Inilah mengapa saya mengatakan di awal bahwa terorisme merupakan "perang yang lemah". Mereka menganggap tak ada lagi jalan untuk ditempuh selain membunuh dirinya sendiri dengan sengaja. Lagi dan lagi, mereka terjebak dalam kesesatan berpikir.
Sebuah penelitian menemukan bahwa bergabung dalam kelompok teroris dapat memberikan rasa aman dan berarti bahwa orang tersebut tidak merasa sebagai individu.
Menjadi bagian dari tujuan kolektivis selalu menjadi ciri khas orang yang bersedia menjalani pengorbanan pribadi.

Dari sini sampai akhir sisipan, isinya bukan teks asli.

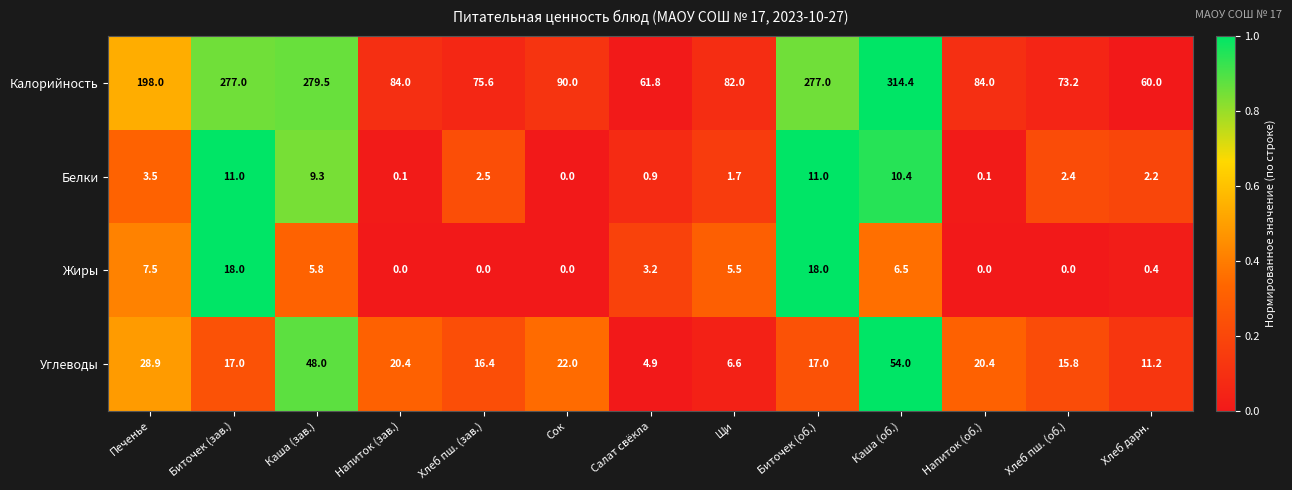

How many categories are shown in the chart?

13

Dalam pengertian yang lebih universal, ketakutan akan kehancuran budaya dapat membantu memicu sentimen teroris. Dan sesungguhnya, faktor ini dapat ditepis apabila pelakunya tidak terjebak dalam kesesatan berpikir.
Mungkin Anda cukup bosan dengan saya yang terus berdalih "kesesatan berpikir". Tapi, itulah akarnya. Jika ingin mencabut akarnya, yang harus kita ketahui banyak adalah tentang akarnya, bukan daunnya.

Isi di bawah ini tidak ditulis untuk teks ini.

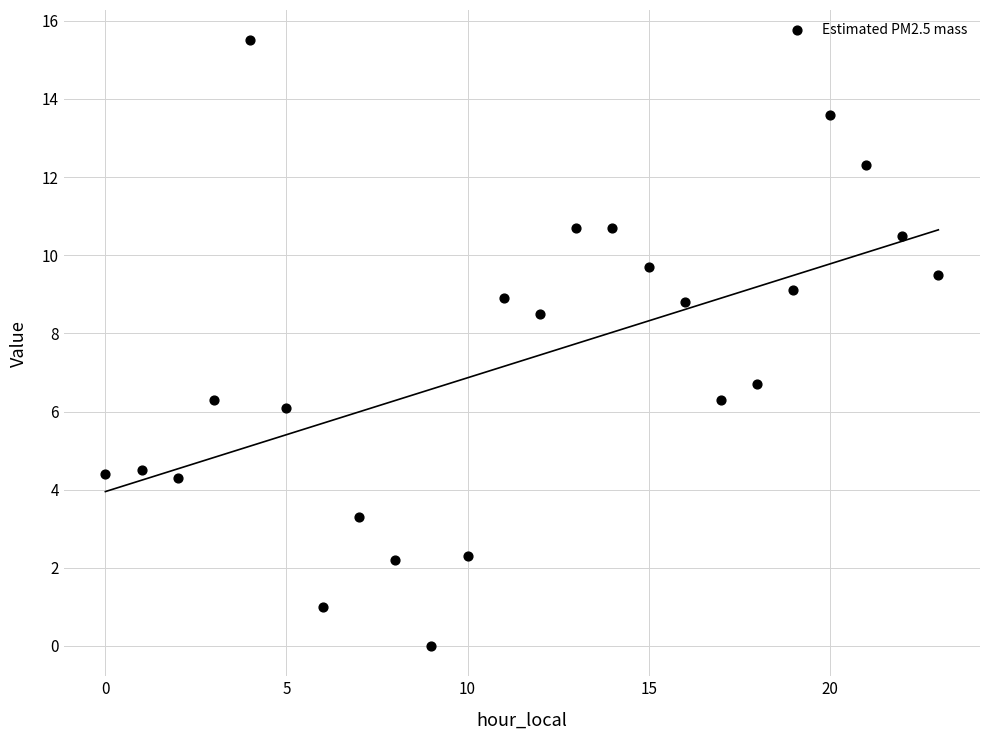

What Y value in the scatter plot is closest to 7?

6.7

Lalu selanjutnya, dari mana tumbuhnya kesesatan berpikir ini? Saya pikir, akar ini tumbuh dari penafsiran pengalaman atau keengganan orang-orang untuk berpikir kritis.
Dan kemudian, adakah kunci untuk menangkal terorisme? Bukankah ini tujuan kita mengetahui penyebab terorisme?

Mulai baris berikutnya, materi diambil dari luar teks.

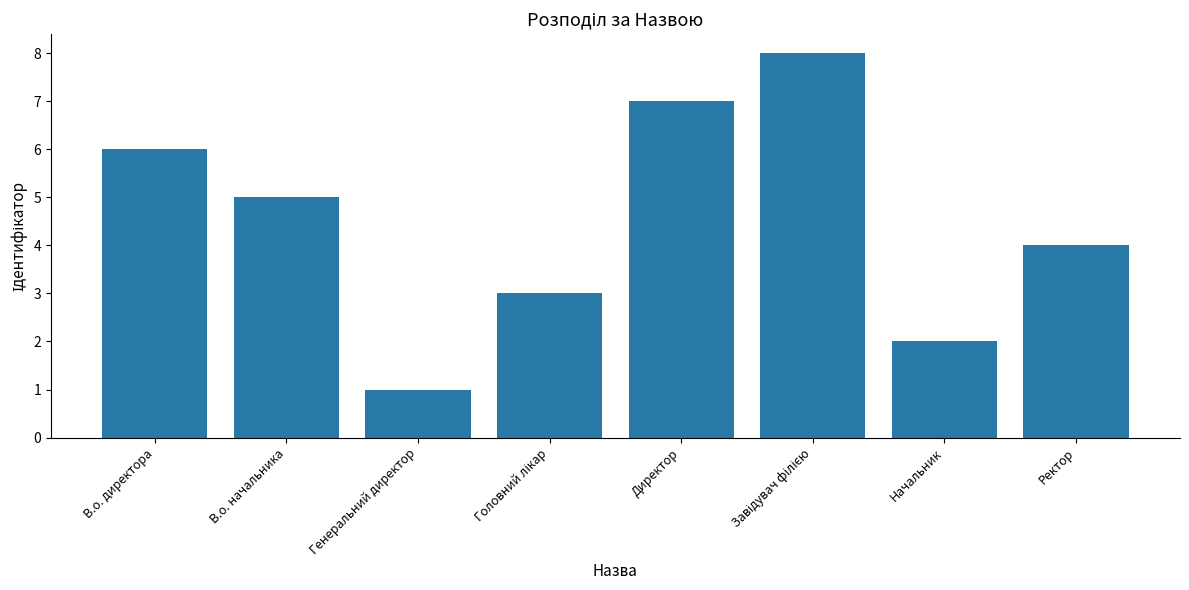

What is the label of the 5th bar from the left?

Директор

Barangkali ada beberapa tindakan, baik preventif maupun represif. Tapi karena akarnya adalah kesesatan berpikir, maka saya lebih suka mengatasinya dengan transendensi.
Di dalam filsafat, konsep transendensi berkaitan dengan tindakan melampaui batas-batas yang ada. Transendensi menjadi ciri dari horizon atau paradigma yang mendasari pengetahuan manusia.
Horizon adalah latar belakang yang memungkinkan pengetahuan manusia tercipta dan berkembang.
Dalam arti inilah transendensi bisa menjadi obat penyembuh penyakit terorisme. Orang tidak lagi melulu berpikir soal dirinya, keluarga, atau kelompoknya, tetapi juga berpikir dari kacamata keseluruhan.